RECORDS TO USE Block Start

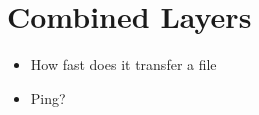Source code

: \section{Combined Layers}

\begin{itemize}
\item How fast does it transfer a file
\item Ping?
\end{itemize}
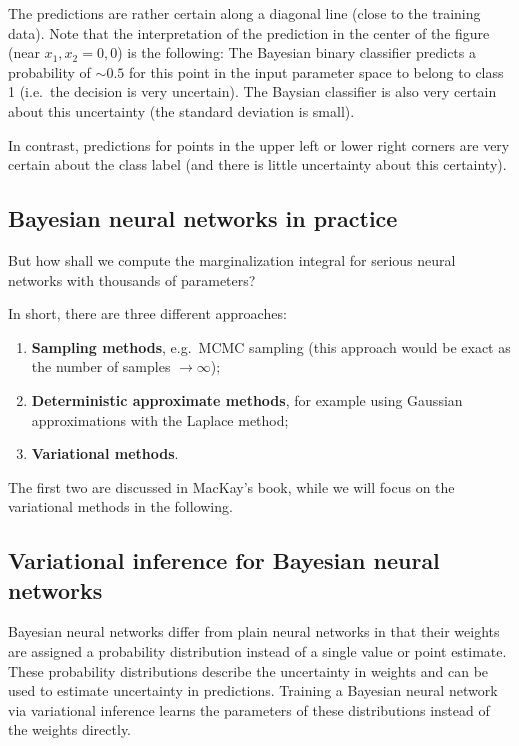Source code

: \documentclass[%
oneside,                 %
final,                   %
10pt]{article}
\begin{document}
The predictions are rather certain along a diagonal line (close to the training data). Note that the interpretation of the prediction in the center of the figure (near $x_1,x_2 = 0,0$) is the following: The Bayesian binary classifier predicts a probability of $\sim 0.5$ for this point in the input parameter space to belong to class 1 (i.e.~the decision is very uncertain). The Baysian classifier is also very certain about this uncertainty (the standard deviation is small).

In contrast, predictions for points in the upper left or lower right corners are very certain about the class label (and there is little uncertainty about this certainty).



\subsection{Bayesian neural networks in practice}
But how shall we compute the marginalization integral for serious neural networks with thousands of parameters?

In short, there are three different approaches:

\begin{enumerate}
\item \textbf{Sampling methods}, e.g.~MCMC sampling (this approach would be exact as the number of samples $\rightarrow \infty$);

\item \textbf{Deterministic approximate methods}, for example using Gaussian approximations with the Laplace method;

\item \textbf{Variational methods}.
\end{enumerate}

\noindent
The first two are discussed in MacKay's book, while we will focus on the variational methods in the following.

\subsection{Variational inference for Bayesian neural networks}

Bayesian neural networks differ from plain neural networks in that their weights are assigned a probability distribution instead of a single value or point estimate. These probability distributions describe the uncertainty in weights and can be used to estimate uncertainty in predictions. Training a Bayesian neural network via variational inference learns the parameters of these distributions instead of the weights directly.
\end{document}

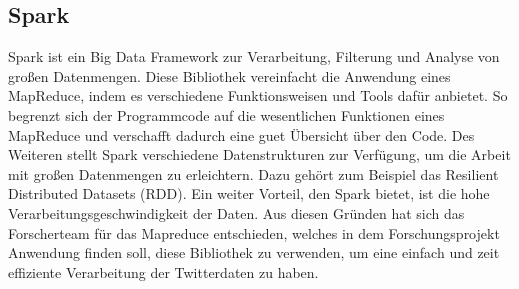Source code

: 	\subsection{Spark}
	
Spark ist ein Big Data Framework zur Verarbeitung, Filterung und Analyse von großen Datenmengen. Diese Bibliothek vereinfacht die Anwendung eines MapReduce, indem es verschiedene Funktionsweisen und Tools dafür anbietet. So begrenzt sich der Programmcode auf die wesentlichen Funktionen eines MapReduce und verschafft dadurch eine guet Übersicht über den Code. Des Weiteren stellt Spark verschiedene Datenstrukturen zur Verfügung, um die Arbeit mit großen Datenmengen zu erleichtern. Dazu gehört zum Beispiel das Resilient Distributed Datasets (RDD). Ein weiter Vorteil, den Spark bietet, ist die hohe Verarbeitungsgeschwindigkeit der Daten. Aus diesen Gründen hat sich das Forscherteam für das Mapreduce entschieden, welches in dem Forschungsprojekt Anwendung finden soll, diese Bibliothek zu verwenden, um eine einfach und zeit effiziente Verarbeitung der Twitterdaten zu haben.
	    
	

	
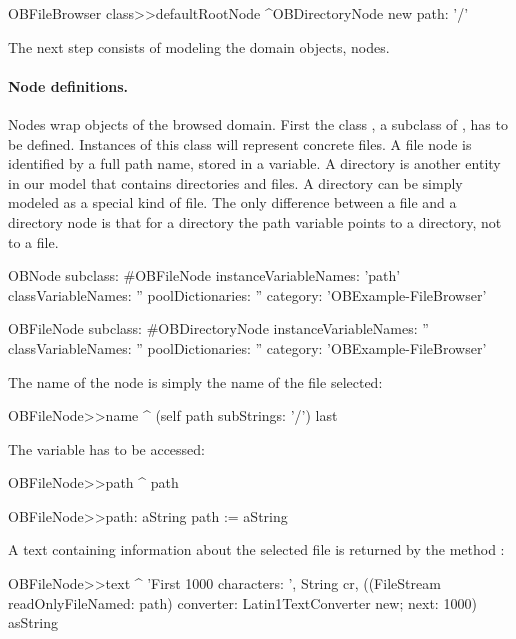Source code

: \documentclass[a4paper,10pt,twoside]{book}
\begin{document}
\begin{code}{}    
OBFileBrowser class>>defaultRootNode
     ^OBDirectoryNode new path: '/'
\end{code}

The next step consists of modeling the domain objects, \ie nodes.

\paragraph{Node definitions.} Nodes wrap objects of the browsed domain. First the class , a subclass of , has to be defined. Instances of this class will represent concrete files. A file node is identified by a full path name, stored in a variable. A directory is another entity in our model that contains directories and files. A directory can be simply modeled as a special kind of file. The only difference between a file and a directory node is that for a directory the path variable points to a directory, not to a file. 

\begin{code}{}
OBNode subclass: #OBFileNode
     instanceVariableNames: 'path'
     classVariableNames: ''
     poolDictionaries: ''
     category: 'OBExample-FileBrowser'

OBFileNode subclass: #OBDirectoryNode
     instanceVariableNames: ''
     classVariableNames: ''
     poolDictionaries: ''
     category: 'OBExample-FileBrowser'
\end{code}

The name of the node is simply the name of the file selected:

\begin{code}{}
OBFileNode>>name
     ^ (self path subStrings: '/') last
\end{code}

The variable  has to be accessed:

\begin{code}{}
OBFileNode>>path
     ^ path

OBFileNode>>path: aString
     path := aString
\end{code}

A text containing information about the selected file is returned by the method :

\begin{code}{}
OBFileNode>>text
     ^ 'First 1000 characters: ', String cr,
        ((FileStream readOnlyFileNamed: path) converter: Latin1TextConverter new; 
              next: 1000) asString
\end{code}
\end{document}
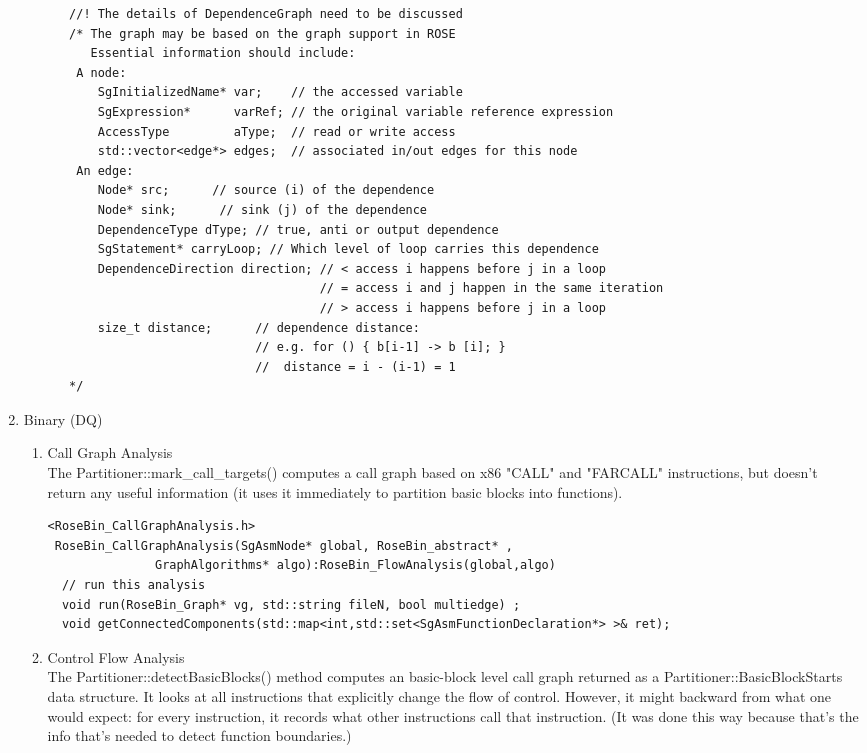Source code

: \begin{enumerate}
\begin{enumerate}
\begin{lstlisting}
   //! The details of DependenceGraph need to be discussed
   /* The graph may be based on the graph support in ROSE
      Essential information should include:
    A node: 
       SgInitializedName* var;    // the accessed variable
       SgExpression*      varRef; // the original variable reference expression 
       AccessType         aType;  // read or write access
       std::vector<edge*> edges;  // associated in/out edges for this node
    An edge:
       Node* src;      // source (i) of the dependence
       Node* sink;      // sink (j) of the dependence
       DependenceType dType; // true, anti or output dependence
       SgStatement* carryLoop; // Which level of loop carries this dependence
       DependenceDirection direction; // < access i happens before j in a loop
                                      // = access i and j happen in the same iteration
                                      // > access i happens before j in a loop
       size_t distance;      // dependence distance: 
                             // e.g. for () { b[i-1] -> b [i]; } 
                             //  distance = i - (i-1) = 1
   */ 
   \end{lstlisting}

   \end{enumerate}

   \item Binary (DQ) \\
   \begin{enumerate}
      \item Call Graph Analysis \\
      The Partitioner::mark\_call\_targets() computes a call graph
      based on x86 "CALL" and "FARCALL" instructions, but doesn't
      return any useful information (it uses it immediately to
      partition basic blocks into functions).

      \begin{lstlisting}
<RoseBin_CallGraphAnalysis.h>
 RoseBin_CallGraphAnalysis(SgAsmNode* global, RoseBin_abstract* ,
			   GraphAlgorithms* algo):RoseBin_FlowAnalysis(global,algo) 
  // run this analysis
  void run(RoseBin_Graph* vg, std::string fileN, bool multiedge) ;
  void getConnectedComponents(std::map<int,std::set<SgAsmFunctionDeclaration*> >& ret);

      \end{lstlisting}

      \item Control Flow Analysis \\
      The Partitioner::detectBasicBlocks() method computes an
      basic-block level call graph returned as a
      Partitioner::BasicBlockStarts data structure. It looks at all
      instructions that explicitly change the flow of
      control. However, it might backward from what one would
      expect: for every instruction, it records what other
      instructions call that instruction. (It was done this way
      because that's the info that's needed to detect function
      boundaries.)


\end{enumerate}
\end{enumerate}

RECORDS TO USE Block End

TASK TO COMPLETE >> The expected answer is a copy of each line above containing "level".

ANSWER SECTION >>
       SgStatement* carryLoop; // Which level of loop carries this dependence
      basic-block level call graph returned as a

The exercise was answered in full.